Work order: Would you please return every line from the listing that contains the word "protein"?

:: Data segment ::

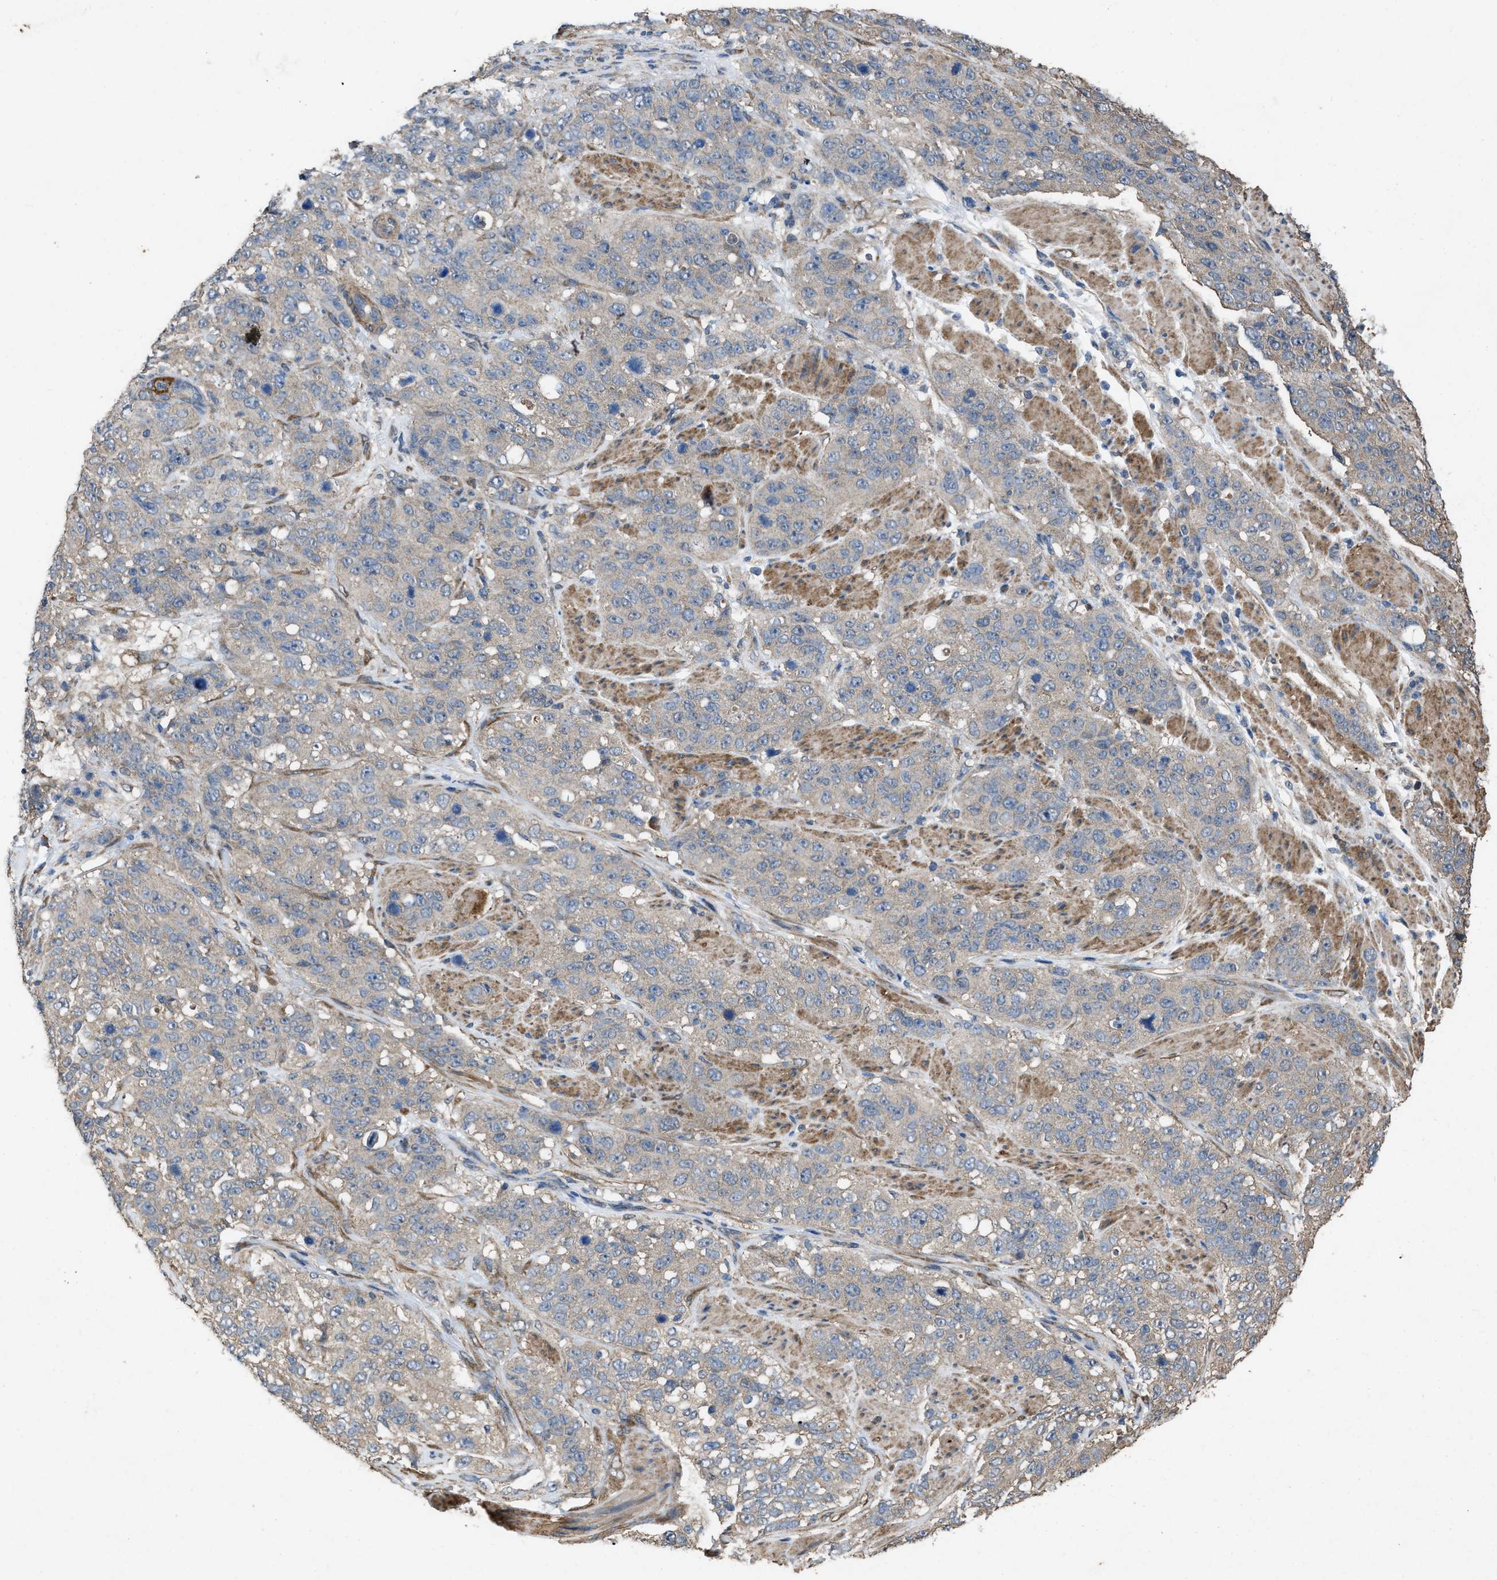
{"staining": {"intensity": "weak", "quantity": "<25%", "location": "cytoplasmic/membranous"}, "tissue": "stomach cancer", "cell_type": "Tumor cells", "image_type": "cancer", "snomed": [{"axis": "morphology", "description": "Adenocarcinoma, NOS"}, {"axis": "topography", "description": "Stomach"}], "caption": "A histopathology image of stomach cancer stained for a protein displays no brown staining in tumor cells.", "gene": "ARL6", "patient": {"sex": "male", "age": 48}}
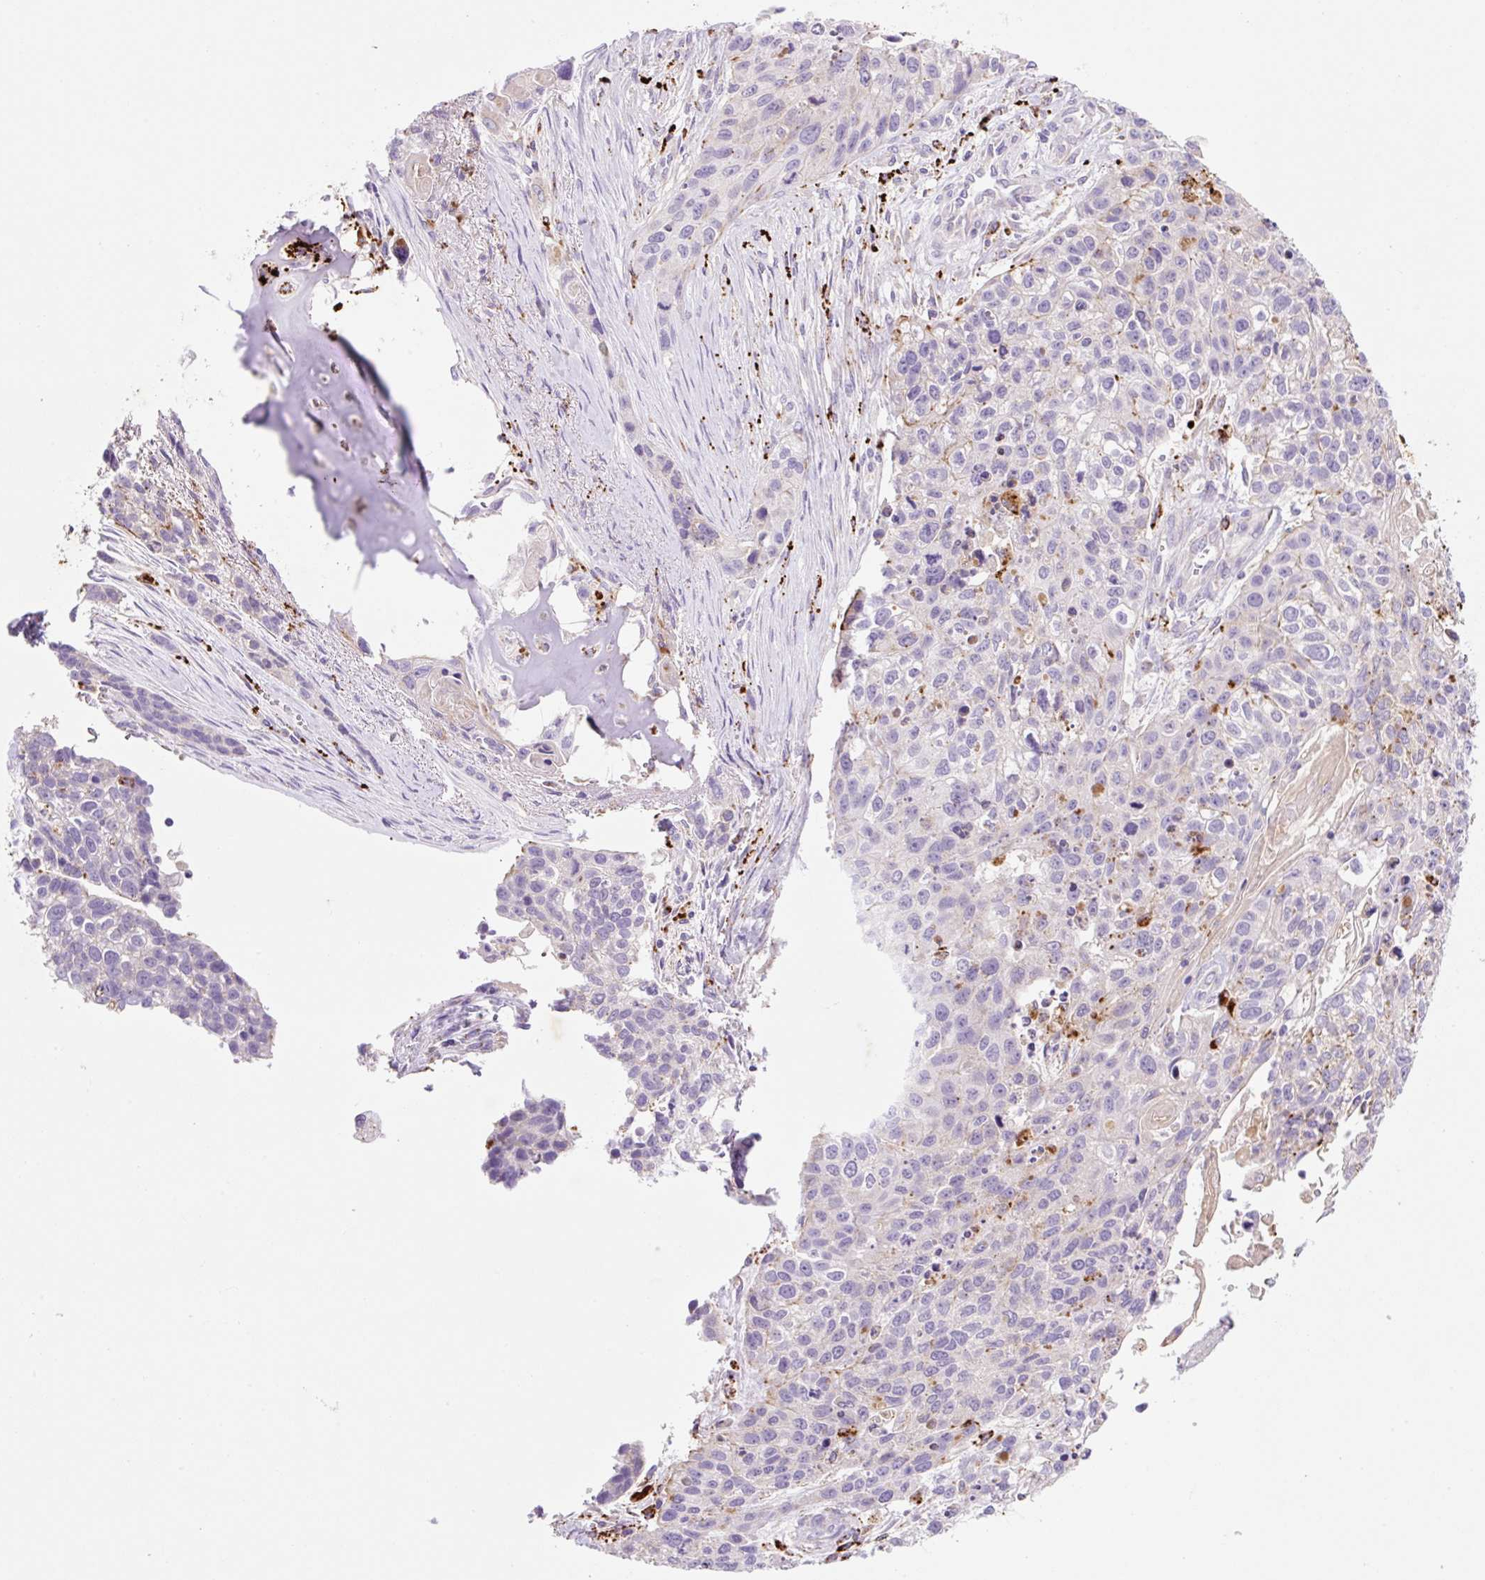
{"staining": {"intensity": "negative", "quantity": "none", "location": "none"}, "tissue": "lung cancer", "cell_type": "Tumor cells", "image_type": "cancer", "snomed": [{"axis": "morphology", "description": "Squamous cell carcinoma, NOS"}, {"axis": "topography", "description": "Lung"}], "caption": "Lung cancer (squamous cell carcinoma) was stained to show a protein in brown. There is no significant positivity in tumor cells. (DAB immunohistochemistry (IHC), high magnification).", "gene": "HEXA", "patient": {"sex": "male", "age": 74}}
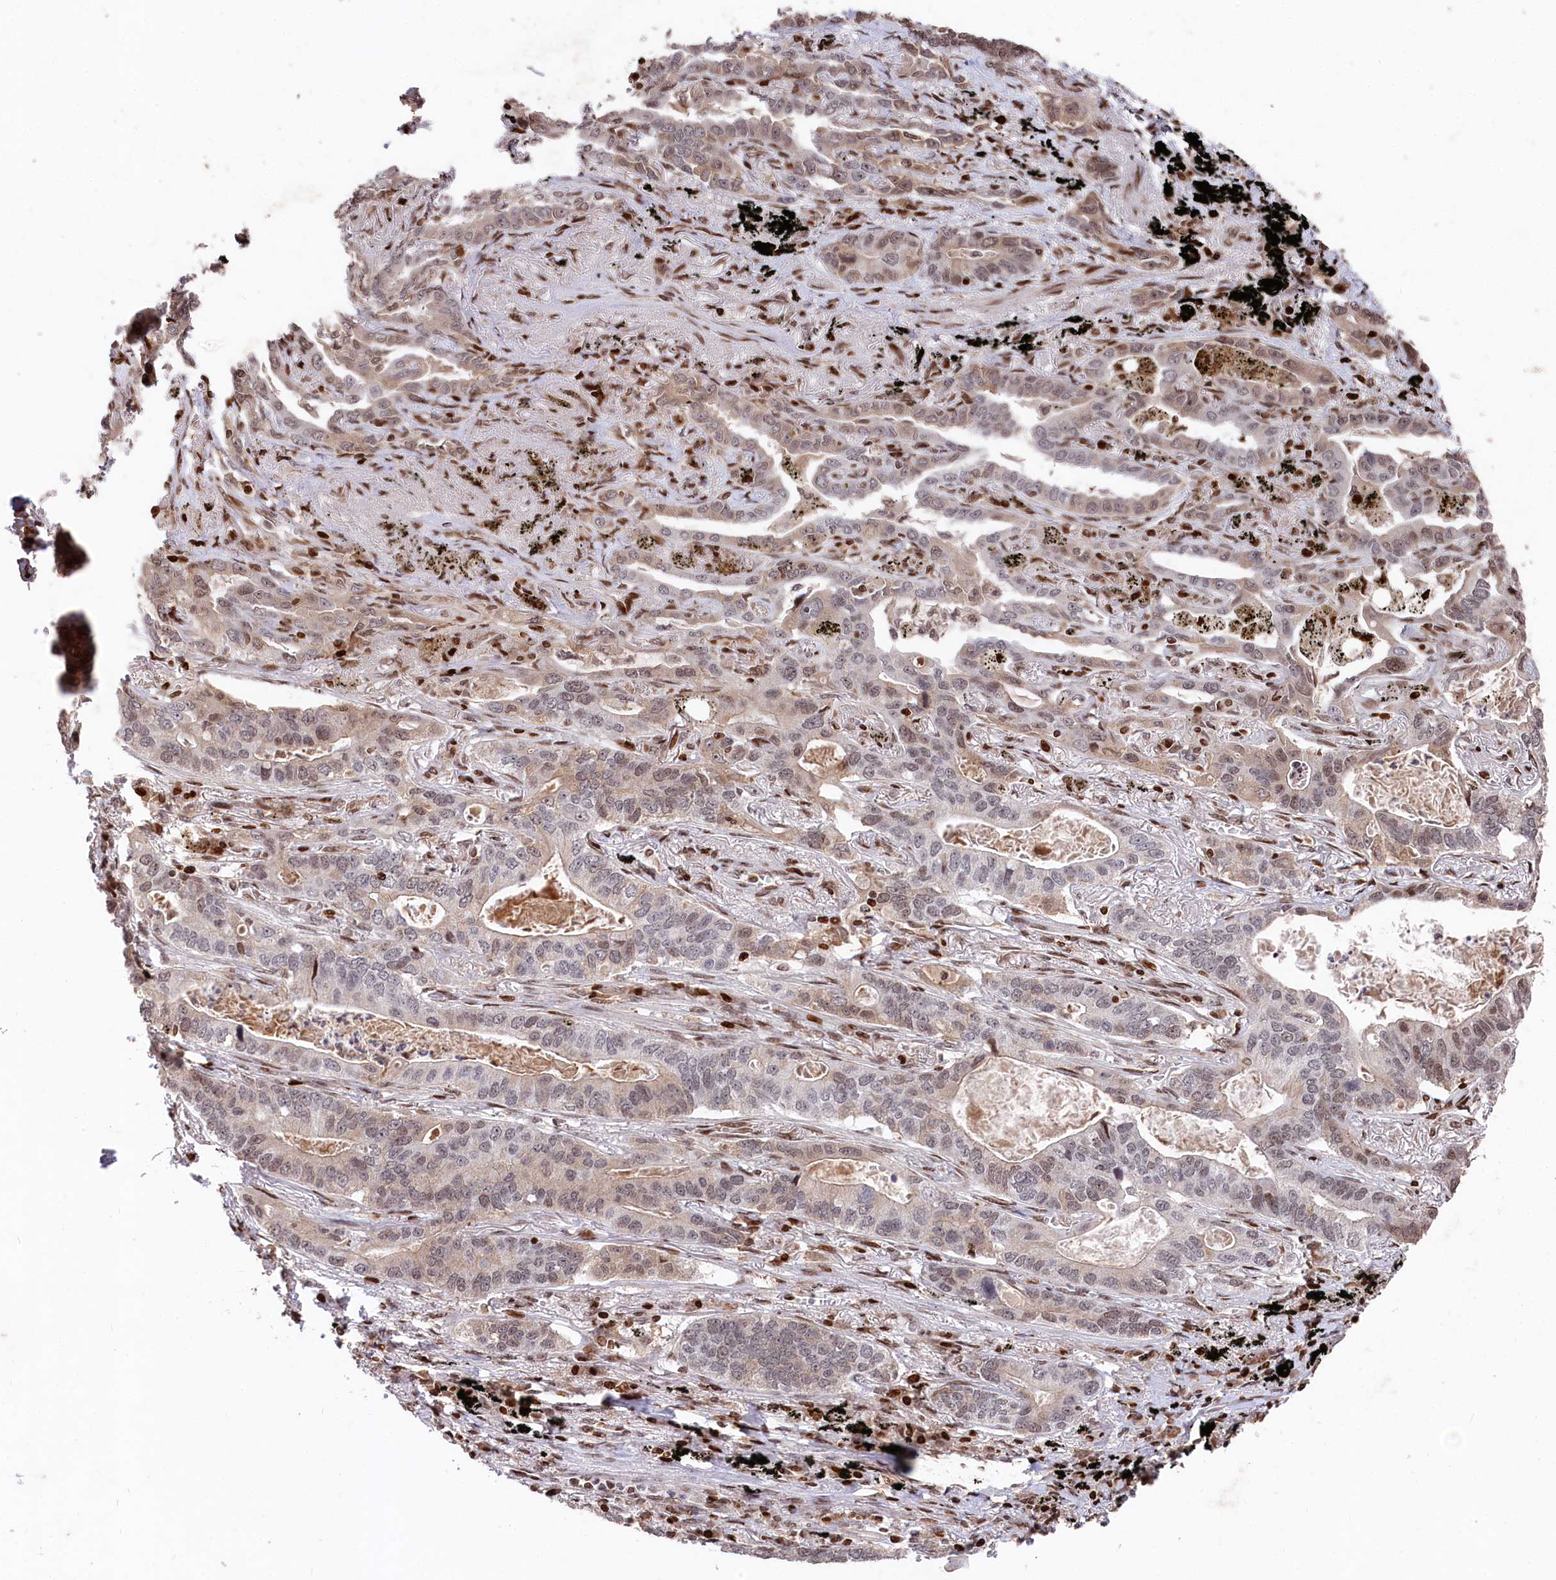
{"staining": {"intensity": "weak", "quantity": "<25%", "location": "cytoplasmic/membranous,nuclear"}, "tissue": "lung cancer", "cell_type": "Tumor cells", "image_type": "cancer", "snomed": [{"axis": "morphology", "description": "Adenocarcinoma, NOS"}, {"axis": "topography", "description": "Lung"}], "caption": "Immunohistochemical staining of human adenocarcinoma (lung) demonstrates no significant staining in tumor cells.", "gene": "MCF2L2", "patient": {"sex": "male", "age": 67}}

:::

Task output:
{"staining": {"intensity": "weak", "quantity": "<25%", "location": "cytoplasmic/membranous"}, "tissue": "stomach cancer", "cell_type": "Tumor cells", "image_type": "cancer", "snomed": [{"axis": "morphology", "description": "Adenocarcinoma, NOS"}, {"axis": "topography", "description": "Stomach"}], "caption": "A histopathology image of stomach cancer stained for a protein displays no brown staining in tumor cells.", "gene": "ARL6", "patient": {"sex": "male", "age": 48}}
{"staining": {"intensity": "negative", "quantity": "none", "location": "none"}, "tissue": "lung cancer", "cell_type": "Tumor cells", "image_type": "cancer", "snomed": [{"axis": "morphology", "description": "Squamous cell carcinoma, NOS"}, {"axis": "topography", "description": "Lung"}], "caption": "Lung cancer (squamous cell carcinoma) was stained to show a protein in brown. There is no significant positivity in tumor cells. (DAB immunohistochemistry (IHC), high magnification).", "gene": "HEXA", "patient": {"sex": "male", "age": 74}}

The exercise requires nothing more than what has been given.